ALENCON Must he be then as shadow of himself? 
 Adorn his temples with a coronet, 135
 And yet, in substance and authority, 
 Retain but privilege of a private man? 
 This proffer is absurd and reasonless. 
CHARLES 'Tis known already that I am possess'd 
 With more than half the Gallian territories, 140
 And therein reverenced for their lawful king: 
 Shall I, for lucre of the rest unvanquish'd, 
 Detract so much from that prerogative, 
 As to be call'd but viceroy of the whole? 

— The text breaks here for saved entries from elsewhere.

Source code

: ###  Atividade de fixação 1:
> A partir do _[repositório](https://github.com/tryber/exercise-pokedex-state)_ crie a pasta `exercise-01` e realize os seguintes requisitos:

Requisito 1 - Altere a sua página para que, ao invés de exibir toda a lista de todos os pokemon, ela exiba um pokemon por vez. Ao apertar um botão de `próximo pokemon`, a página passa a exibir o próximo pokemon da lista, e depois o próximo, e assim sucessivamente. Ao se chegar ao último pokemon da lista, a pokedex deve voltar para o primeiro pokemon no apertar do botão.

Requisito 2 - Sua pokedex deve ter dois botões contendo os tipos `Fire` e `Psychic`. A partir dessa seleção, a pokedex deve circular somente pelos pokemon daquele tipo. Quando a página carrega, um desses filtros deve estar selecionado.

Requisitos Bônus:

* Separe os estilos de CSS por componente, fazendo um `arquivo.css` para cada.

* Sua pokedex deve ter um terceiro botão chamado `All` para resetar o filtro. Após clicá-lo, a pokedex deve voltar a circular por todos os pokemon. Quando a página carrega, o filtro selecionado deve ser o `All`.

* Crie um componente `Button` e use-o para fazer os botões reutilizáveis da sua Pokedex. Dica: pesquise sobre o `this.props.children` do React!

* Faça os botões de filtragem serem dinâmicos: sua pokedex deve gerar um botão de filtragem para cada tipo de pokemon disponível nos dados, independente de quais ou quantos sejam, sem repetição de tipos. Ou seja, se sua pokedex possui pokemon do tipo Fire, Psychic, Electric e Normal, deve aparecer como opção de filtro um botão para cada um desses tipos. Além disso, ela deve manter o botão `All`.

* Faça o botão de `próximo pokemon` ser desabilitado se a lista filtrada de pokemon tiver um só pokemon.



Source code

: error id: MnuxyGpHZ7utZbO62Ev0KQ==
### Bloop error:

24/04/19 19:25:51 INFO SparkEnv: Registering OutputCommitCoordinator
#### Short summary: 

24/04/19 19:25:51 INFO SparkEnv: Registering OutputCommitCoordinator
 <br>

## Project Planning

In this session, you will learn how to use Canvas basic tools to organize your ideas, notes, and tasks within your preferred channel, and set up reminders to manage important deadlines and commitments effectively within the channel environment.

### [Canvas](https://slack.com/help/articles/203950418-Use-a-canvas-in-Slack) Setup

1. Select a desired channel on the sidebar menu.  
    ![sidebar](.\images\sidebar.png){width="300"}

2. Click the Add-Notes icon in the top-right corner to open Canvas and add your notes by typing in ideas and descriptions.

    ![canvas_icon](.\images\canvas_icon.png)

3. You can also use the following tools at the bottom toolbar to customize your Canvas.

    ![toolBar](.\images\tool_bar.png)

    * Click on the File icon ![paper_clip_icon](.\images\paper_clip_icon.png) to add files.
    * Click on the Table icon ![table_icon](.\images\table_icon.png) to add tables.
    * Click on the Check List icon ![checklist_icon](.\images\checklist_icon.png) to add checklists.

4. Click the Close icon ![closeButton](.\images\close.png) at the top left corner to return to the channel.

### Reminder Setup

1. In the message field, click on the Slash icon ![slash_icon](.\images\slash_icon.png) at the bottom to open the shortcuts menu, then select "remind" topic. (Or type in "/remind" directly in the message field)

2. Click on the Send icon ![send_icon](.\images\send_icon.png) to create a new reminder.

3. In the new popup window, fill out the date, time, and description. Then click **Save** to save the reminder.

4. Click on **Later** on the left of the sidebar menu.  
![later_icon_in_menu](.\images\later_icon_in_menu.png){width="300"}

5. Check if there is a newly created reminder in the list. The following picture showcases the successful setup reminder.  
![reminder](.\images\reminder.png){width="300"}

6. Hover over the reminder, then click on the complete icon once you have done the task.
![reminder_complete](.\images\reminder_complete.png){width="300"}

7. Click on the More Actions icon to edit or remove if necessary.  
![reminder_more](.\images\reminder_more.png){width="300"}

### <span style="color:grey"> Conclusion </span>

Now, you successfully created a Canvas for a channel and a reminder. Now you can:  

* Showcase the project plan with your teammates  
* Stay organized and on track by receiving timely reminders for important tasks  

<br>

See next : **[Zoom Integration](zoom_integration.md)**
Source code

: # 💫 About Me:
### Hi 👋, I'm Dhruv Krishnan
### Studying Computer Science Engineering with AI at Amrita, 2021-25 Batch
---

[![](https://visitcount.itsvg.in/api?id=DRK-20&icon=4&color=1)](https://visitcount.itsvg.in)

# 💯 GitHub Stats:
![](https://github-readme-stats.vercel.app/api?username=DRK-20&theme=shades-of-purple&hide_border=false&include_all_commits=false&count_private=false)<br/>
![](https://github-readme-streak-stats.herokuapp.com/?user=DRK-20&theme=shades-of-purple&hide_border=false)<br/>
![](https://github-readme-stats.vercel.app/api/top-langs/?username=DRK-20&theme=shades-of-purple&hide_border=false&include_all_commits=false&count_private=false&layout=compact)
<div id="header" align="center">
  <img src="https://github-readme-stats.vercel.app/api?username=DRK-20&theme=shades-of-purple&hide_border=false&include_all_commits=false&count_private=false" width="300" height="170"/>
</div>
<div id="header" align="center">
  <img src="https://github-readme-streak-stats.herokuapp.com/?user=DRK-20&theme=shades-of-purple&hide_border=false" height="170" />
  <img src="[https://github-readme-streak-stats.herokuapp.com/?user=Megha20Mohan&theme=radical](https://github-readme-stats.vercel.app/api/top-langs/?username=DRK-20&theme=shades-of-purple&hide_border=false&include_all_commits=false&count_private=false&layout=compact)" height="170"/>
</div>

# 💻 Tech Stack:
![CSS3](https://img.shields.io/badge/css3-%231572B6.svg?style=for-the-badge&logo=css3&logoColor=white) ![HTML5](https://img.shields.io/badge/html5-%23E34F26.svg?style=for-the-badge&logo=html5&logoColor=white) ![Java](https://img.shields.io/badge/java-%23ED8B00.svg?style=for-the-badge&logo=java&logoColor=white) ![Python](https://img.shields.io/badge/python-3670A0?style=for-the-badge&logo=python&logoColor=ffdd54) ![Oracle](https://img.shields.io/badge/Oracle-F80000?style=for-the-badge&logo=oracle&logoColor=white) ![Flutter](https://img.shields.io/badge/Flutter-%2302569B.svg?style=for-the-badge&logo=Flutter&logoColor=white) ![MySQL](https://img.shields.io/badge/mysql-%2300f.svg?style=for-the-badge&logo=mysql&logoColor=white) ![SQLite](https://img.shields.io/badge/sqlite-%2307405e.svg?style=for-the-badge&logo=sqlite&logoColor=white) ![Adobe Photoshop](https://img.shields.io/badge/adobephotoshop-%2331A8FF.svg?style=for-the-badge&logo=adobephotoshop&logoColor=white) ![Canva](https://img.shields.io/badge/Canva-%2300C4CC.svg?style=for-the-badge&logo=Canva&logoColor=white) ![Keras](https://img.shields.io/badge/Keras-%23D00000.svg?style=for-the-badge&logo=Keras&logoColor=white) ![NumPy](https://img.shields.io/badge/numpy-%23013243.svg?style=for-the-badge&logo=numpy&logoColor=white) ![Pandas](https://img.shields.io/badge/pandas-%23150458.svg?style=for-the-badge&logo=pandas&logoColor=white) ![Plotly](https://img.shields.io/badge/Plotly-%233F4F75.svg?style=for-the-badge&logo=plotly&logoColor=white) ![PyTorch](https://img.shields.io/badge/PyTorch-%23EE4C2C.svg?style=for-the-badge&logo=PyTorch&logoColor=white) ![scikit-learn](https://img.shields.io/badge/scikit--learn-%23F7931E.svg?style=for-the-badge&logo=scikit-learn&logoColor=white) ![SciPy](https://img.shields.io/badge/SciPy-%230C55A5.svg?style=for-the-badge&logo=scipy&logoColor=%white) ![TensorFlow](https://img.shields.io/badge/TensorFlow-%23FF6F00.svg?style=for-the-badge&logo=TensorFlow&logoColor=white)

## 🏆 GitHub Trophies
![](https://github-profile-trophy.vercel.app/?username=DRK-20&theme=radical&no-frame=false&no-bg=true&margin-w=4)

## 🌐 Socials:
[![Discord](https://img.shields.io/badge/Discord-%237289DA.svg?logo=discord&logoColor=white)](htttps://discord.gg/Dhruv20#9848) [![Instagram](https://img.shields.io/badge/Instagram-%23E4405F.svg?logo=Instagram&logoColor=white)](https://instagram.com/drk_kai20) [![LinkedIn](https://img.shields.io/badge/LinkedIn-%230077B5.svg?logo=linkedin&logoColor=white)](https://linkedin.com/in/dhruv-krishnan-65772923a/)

 No, lord ambassador, I'll rather keep 145
 That which I have than, coveting for more, 
 Be cast from possibility of all. 
YORK Insulting Charles! hast thou by secret means 
 Used intercession to obtain a league, 
 And, now the matter grows to compromise, 150
 Stand'st thou aloof upon comparison? 
 Either accept the title thou usurp'st, 
 Of benefit proceeding from our king 
 And not of any challenge of desert, 
 Or we will plague thee with incessant wars. 155
REIGNIER My lord, you do not well in obstinacy 
 To cavil in the course of this contract: 
 If once it be neglected, ten to one 
 We shall not find like opportunity. 
ALENCON To say the truth, it is your policy 160
 To save your subjects from such massacre 
 And ruthless slaughters as are daily seen 
 By our proceeding in hostility; 
 And therefore take this compact of a truce, 
 Although you break it when your pleasure serves. 165
WARWICK How say'st thou, Charles? shall our condition stand? 
CHARLES It shall; 
 Only reserved, you claim no interest 
 In any of our towns of garrison. 
YORK Then swear allegiance to his majesty, 170
 As thou art knight, never to disobey 
 Nor be rebellious to the crown of England, 
 Thou, nor thy nobles, to the crown of England. 
 So, now dismiss your army when ye please: 
 Hang up your ensign, let your drums be still, 175
 For here we entertain a solemn peace.